__Records from a data source__:
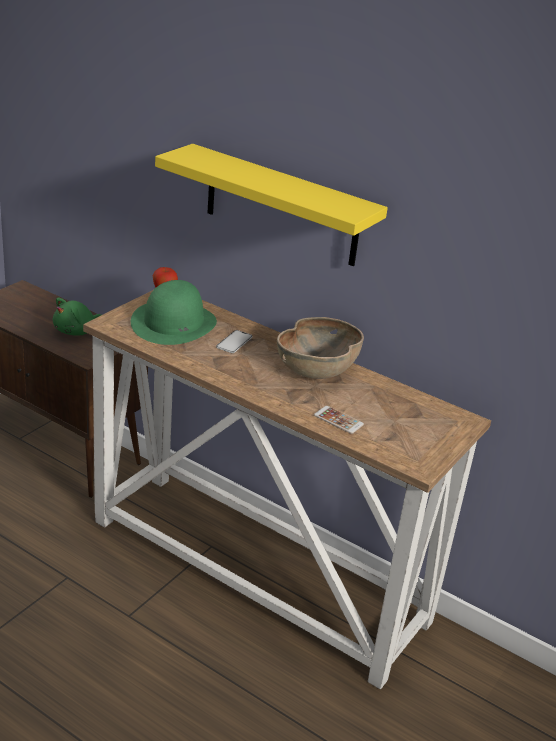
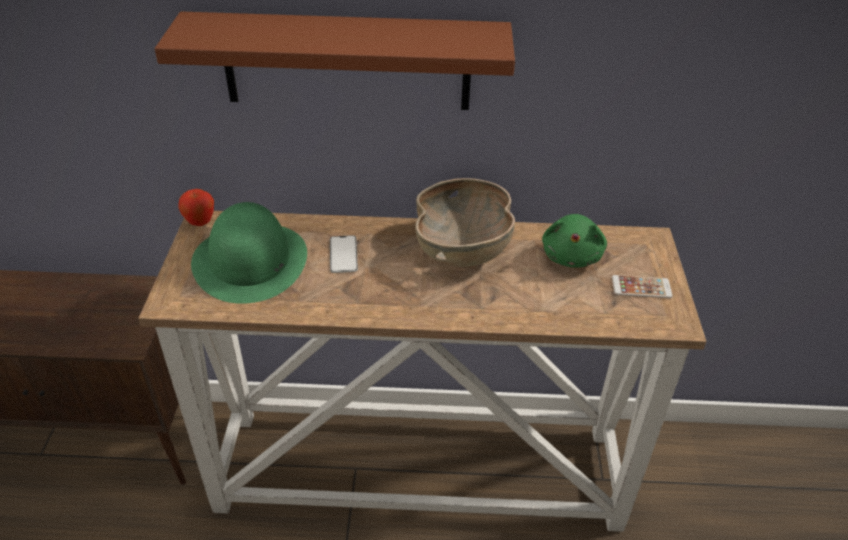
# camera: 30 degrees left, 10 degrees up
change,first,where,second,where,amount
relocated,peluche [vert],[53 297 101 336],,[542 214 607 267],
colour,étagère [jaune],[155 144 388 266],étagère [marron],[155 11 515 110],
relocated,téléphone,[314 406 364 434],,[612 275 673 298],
==
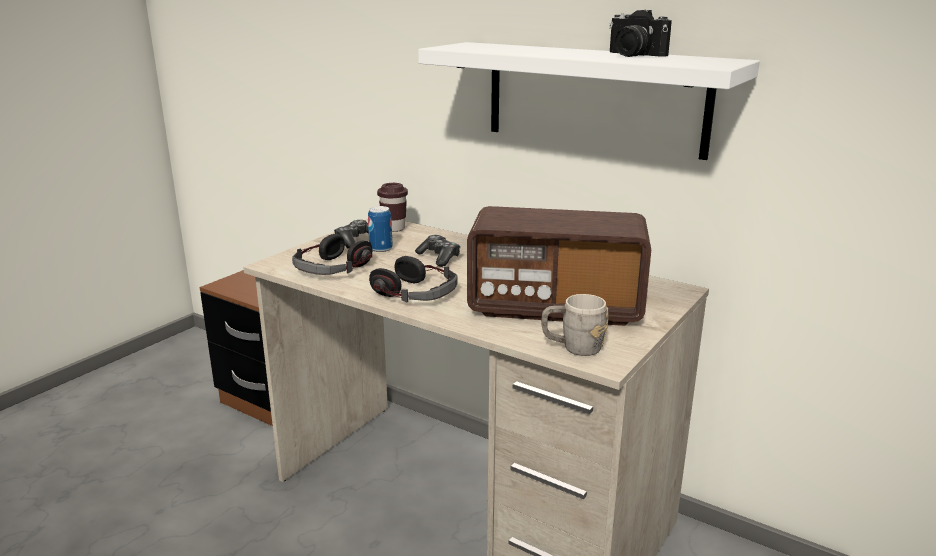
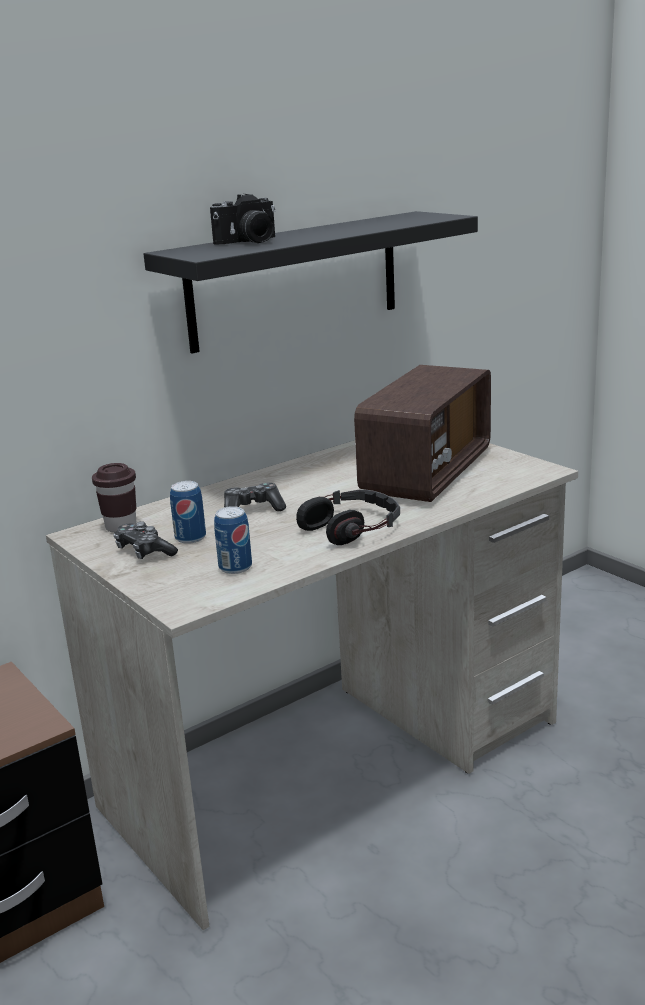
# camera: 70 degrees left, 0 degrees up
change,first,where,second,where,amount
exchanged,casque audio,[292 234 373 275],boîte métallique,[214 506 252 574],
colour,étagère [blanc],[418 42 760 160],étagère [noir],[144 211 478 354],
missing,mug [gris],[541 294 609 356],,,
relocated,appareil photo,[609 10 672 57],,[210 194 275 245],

__EXERCISE DESCRIPTION__: Using the entries shown above, reproduce verbatim the lines from the line bearing "exchanged,casque audio,[292 234" to the line bearing "relocated,appareil photo,[609 10", inclusive.

__ANSWER BELOW__:
exchanged,casque audio,[292 234 373 275],boîte métallique,[214 506 252 574],
colour,étagère [blanc],[418 42 760 160],étagère [noir],[144 211 478 354],
missing,mug [gris],[541 294 609 356],,,
relocated,appareil photo,[609 10 672 57],,[210 194 275 245],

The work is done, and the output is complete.